Iraklı Bakan, şöyle devam etti:
"Ukrayna konusunda, geçen günlerde BM Genel Konseyi'nde yapılan oylamada 35 diğer ülke ile birlikte farklı bir tutum sergiledik. Irak halkı 50 yıldır iç savaş ve dış müdahalelerin kurbanı oldu. Dolayısıyla savaşa karşı olmak bizim için bir prensip. Şiddet ve çatışmanın sorunları çözeceğine inanmıyoruz. Bu konuda Vaşington'la görüşmelerimizde de savaşı durdurması, başka bir yolu seçmesi ve müzakerelerde bulunması çağrısı yapmıştık.
Yani uluslararası politikada böyle bir ikiyüzlülük görüyoruz. Ama kınamak yerine aynı zamanda alternafimiz de olmalı. Savaşı kimin başlattığı neden başlattığından söz etmiyorum. Bu konuda üçüncü taraflar da rol oynayabilir. Böylelikle savaşı durdurabilir ve müzakere yapabiliriz."

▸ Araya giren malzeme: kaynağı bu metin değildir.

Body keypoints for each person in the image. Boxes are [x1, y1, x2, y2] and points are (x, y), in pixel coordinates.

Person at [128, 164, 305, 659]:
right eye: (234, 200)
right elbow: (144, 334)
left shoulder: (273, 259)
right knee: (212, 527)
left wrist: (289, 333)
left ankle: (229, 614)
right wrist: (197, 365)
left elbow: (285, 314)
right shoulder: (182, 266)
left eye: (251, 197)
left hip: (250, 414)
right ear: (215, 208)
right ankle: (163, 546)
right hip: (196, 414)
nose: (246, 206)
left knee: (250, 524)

Ortadoğu'da BM kararlarının uygulanması
Lübnan Dışişleri Bakanı Abdullah Buhabib de, Birleşmiş Milletler kararlarının Ortadoğu'da yaşanan sorunların çözümü için uygulanmamasını eleştirerek, "Eğer BM kararlar bölgede uygulanırsa problemler çözülür." dedi.
Buhabib, "Lübnan konusunda inanıyorum ki bizim üzerimize düşen çok şey var, ancak bu büyük ölçüde Ortadoğu'da barışın sağlanmasına da bağlı. Eğer 2402 sayılı BM kararı uygulanırsa, eğer bazı ülkeler Ortadoğu'daki ülkelere olumsuz açıdan dış müdahalede bulunmayı bırakırsa Lübnan'da bizim de sorun yaşamayacağımızı düşünüyorum." değerlendirmesinde bulundu.

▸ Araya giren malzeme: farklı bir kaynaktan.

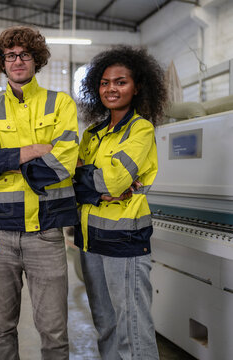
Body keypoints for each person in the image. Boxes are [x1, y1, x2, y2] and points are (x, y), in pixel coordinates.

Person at [0, 26, 79, 359]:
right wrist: (31, 150)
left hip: (46, 234)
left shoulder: (60, 104)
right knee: (2, 327)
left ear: (36, 59)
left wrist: (9, 163)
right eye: (10, 55)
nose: (17, 60)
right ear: (2, 62)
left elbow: (65, 162)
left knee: (55, 331)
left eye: (24, 54)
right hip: (1, 234)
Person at [74, 45, 167, 359]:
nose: (111, 88)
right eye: (104, 82)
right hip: (89, 241)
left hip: (125, 240)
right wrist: (95, 183)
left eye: (120, 81)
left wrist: (93, 180)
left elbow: (113, 181)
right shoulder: (93, 134)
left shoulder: (140, 129)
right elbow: (77, 183)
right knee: (106, 325)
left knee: (133, 328)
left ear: (137, 87)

Lübnanlı Bakan, ülkesinde yaşanan elektrik sorunu ve mali kriz konusunda, kendilerine petrol desteği sağlayan Irak'ın dışında genel olarak "yalnız bırakıldıklarına" işaret ederek, "Çok sayıda destek sözü aldık ancak gerçekte sıkıntılarımızı yalnız başımıza çekiyoruz." dedi.
"Bu bir deprem ve etkileri tüm dünyada hissedilebilir"
Avusturya Dışişleri Bakanı Alexander Schallenberg de, Rusya'nın Ukrayna'ya açtığı savaşa ilişkin ülkesinin pozisyonuna işaret ederek, "Ukrayna, Avusturya'nın en doğusundaki Viyana'ya uzak değil. Avusturya büyük bir ülke değil ve şimdiden ülkemizde yaklaşık 2 milyon mülteci bulunuyor." diye konuştu.
"Bir ülke başka bir ülkeye vahşice saldırdı. Şu an son derece tehlikeli bir durumdayız. (Ukrayna savaşı) Son derece hassas bir durum. Bu bir deprem ve etkileri tüm dünyada hissedilebilir." diye konuşan Schallenberg, şöyle devam etti:
"Uluslararası düzenin yeniden yoluna koyulmasına ihtiyacımız var. Bizim nükleer bombamız yok. Bizim koruyucu silahımız uluslararası hukuktur. Bu yüzden çok güçlü bir şekilde reaksiyon gösteriyoruz. Tarafsız bir ülke olarak böyle güçlü tepki veriyoruz çünkü şahit olduğumuz şey, İkinci Dünya Savaşından sonra inşa ettiğimiz güvenlik mimarisini tüm dünyada tehdit ediyor."
Antalya Diplomasi Forumunun Rusya ve Ukrayna'nın dışişleri bakanları arasında diyaloğa zemin hazırlamasından da övgüyle söz eden Avusturyalı Bakan, "Belirli diyalog yolları açtığı için Türkiye hükümetine minnettarım." ifadelerini kullandı.